L'homme. Un art méconnu. Un miracle si fréquent qu'il ne nous éblouit plus. Homme après homme, grain de sable dans le désert, oxygène dans la tornade, goutte d'eau dans l'Océan. Homme qui passe inaperçu. Homme qui passe devant et qu'on ne voit pas. Qu'on entend pas. Qu'on espère pas. J'ai découvert l'œuvre d'art qu'était l'homme. Et il m'a tant fasciné que – qui que fut l'artiste – je me suis mis à l'aimer. Lui qui était l'homme, l'humain, l'aimé. C'était le Lui. Le Mien ou le Leur. Fils et Frère. Ami et Amant. Juste poussière d'or dans la voiture d'en face, ou à côté de nous dans une salle d'attente. J'aimais l'homme banal et lui, faisait voltiger mes hautes couleurs.

J'aimais ses ongles propres, à peine rongés, à peine limés. Ses clavicules et leur forme brute lorsqu'il se courbait en avant, ainsi que leurs ombres sur le haut de sa poitrine.
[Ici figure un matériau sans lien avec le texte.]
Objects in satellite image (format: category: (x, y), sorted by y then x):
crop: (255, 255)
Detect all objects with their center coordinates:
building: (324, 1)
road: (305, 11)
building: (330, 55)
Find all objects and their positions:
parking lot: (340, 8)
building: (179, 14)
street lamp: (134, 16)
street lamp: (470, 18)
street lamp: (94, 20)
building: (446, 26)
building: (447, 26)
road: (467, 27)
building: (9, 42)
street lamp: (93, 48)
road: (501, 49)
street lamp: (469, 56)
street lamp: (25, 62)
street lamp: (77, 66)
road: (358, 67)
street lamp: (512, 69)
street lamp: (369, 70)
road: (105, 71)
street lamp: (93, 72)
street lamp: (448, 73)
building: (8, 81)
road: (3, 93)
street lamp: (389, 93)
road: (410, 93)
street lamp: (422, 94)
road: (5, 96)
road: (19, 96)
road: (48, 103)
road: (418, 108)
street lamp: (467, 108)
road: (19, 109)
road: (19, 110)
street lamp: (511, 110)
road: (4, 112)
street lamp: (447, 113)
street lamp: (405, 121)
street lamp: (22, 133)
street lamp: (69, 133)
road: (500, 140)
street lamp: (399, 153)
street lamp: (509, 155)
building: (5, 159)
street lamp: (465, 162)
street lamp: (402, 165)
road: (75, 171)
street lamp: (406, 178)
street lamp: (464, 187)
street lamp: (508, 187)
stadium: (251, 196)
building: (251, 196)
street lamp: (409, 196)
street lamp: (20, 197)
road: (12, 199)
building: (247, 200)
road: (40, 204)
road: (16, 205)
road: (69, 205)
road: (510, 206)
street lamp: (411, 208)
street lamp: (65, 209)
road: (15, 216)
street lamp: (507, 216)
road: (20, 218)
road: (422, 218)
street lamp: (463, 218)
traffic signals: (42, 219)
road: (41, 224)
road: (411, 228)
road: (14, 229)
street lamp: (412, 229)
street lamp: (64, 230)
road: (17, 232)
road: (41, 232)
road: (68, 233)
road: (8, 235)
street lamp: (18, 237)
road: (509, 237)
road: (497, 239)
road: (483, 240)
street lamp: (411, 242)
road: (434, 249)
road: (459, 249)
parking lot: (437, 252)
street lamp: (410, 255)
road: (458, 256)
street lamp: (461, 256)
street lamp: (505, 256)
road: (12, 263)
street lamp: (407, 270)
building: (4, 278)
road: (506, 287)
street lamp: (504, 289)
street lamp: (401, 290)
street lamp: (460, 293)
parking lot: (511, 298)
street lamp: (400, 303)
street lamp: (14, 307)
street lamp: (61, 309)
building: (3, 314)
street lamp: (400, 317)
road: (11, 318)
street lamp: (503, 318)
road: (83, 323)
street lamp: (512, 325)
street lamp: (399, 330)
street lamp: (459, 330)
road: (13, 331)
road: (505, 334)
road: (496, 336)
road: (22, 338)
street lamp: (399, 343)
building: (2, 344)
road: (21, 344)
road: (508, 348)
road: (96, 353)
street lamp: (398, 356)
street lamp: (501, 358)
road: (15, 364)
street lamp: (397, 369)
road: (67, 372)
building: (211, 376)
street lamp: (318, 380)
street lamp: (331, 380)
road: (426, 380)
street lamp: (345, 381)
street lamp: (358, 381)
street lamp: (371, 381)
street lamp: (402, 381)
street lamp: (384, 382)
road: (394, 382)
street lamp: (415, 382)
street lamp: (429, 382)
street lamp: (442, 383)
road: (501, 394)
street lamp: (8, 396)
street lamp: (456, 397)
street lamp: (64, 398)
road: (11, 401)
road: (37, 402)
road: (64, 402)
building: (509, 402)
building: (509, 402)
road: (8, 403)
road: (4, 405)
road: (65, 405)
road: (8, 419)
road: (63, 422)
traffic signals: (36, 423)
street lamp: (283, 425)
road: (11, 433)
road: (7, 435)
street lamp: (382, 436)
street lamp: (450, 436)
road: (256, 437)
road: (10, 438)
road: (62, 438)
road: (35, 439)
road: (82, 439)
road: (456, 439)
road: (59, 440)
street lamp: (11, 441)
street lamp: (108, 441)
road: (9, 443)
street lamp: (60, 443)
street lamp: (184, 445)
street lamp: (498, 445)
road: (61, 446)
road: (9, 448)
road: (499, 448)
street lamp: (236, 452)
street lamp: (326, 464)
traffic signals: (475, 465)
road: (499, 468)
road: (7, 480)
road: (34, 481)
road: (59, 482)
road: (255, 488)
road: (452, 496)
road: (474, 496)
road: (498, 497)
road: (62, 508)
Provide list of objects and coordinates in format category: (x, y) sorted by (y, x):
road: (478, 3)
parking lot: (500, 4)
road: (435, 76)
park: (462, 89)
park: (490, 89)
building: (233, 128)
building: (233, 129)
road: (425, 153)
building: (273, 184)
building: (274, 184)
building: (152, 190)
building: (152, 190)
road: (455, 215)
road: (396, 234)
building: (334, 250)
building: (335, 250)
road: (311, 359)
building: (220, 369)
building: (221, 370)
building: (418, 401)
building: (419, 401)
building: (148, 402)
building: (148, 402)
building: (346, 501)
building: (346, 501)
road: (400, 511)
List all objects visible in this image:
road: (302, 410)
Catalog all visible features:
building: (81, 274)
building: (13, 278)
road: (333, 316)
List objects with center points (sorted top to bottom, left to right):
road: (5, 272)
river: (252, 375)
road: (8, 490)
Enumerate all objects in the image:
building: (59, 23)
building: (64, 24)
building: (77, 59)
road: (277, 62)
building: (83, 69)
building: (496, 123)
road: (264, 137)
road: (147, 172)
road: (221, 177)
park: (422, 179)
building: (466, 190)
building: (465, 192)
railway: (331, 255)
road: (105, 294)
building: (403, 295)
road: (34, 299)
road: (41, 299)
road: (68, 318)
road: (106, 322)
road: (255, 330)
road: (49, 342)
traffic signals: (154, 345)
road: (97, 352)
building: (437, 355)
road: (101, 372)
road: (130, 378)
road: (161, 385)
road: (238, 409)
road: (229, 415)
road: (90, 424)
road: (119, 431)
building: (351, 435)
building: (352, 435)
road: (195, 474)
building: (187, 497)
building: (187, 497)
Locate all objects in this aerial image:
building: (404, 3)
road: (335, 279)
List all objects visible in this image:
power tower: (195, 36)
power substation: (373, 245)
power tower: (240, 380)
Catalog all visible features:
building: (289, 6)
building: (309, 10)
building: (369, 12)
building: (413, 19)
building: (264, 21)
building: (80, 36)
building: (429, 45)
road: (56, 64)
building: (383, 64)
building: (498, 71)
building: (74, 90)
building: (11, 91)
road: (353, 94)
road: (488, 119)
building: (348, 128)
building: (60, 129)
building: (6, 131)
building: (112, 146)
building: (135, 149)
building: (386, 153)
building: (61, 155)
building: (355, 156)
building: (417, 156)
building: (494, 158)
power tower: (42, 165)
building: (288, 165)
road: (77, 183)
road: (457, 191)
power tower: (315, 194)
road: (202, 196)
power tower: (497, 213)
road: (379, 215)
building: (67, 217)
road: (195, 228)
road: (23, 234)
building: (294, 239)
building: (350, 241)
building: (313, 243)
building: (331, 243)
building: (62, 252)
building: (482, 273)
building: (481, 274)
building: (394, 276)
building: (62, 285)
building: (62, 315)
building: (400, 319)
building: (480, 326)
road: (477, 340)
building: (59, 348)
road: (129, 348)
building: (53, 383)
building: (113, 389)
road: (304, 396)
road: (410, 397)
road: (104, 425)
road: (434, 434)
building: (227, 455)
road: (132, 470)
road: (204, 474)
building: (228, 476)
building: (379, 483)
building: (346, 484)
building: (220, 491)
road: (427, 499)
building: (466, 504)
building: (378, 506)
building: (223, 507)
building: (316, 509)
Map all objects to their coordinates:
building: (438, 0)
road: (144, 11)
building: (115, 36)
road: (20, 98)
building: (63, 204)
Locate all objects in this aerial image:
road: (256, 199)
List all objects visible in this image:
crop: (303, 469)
Sa manière de replier son bras sur son ventre quand il s'asseyait

J'aimais sa pomme d'Adam et son menton levé. Sa mâchoire linéaire où mes lèvres traçaient des chemins. Les droites mouvantes dans son cou immense, si grand qu'on pouvait l'enlacer. L'angle droit de son coude, sa cigarette flambante et les branches de ses doigts.

J'aimais ses lèvres fines et rosées, sa bouche qu'il torturait. Ses dents qui mordaient la pulpe en réfléchissant, laissant des traces blanches, vidées de leur sang. Son sourire si particulier et le rire qui en sortait. Les mots et les orchidées qui en jaillissaient.

J'aimais ses yeux en amande et ses cils emmêlés, ses sourcils courbés et ses paupières de fauve en éveil. Ses orbes aussi froides qu'enflammées. Ses pupilles aussi fermées que grande ouvertes. Et tous les messages qui y dansaient.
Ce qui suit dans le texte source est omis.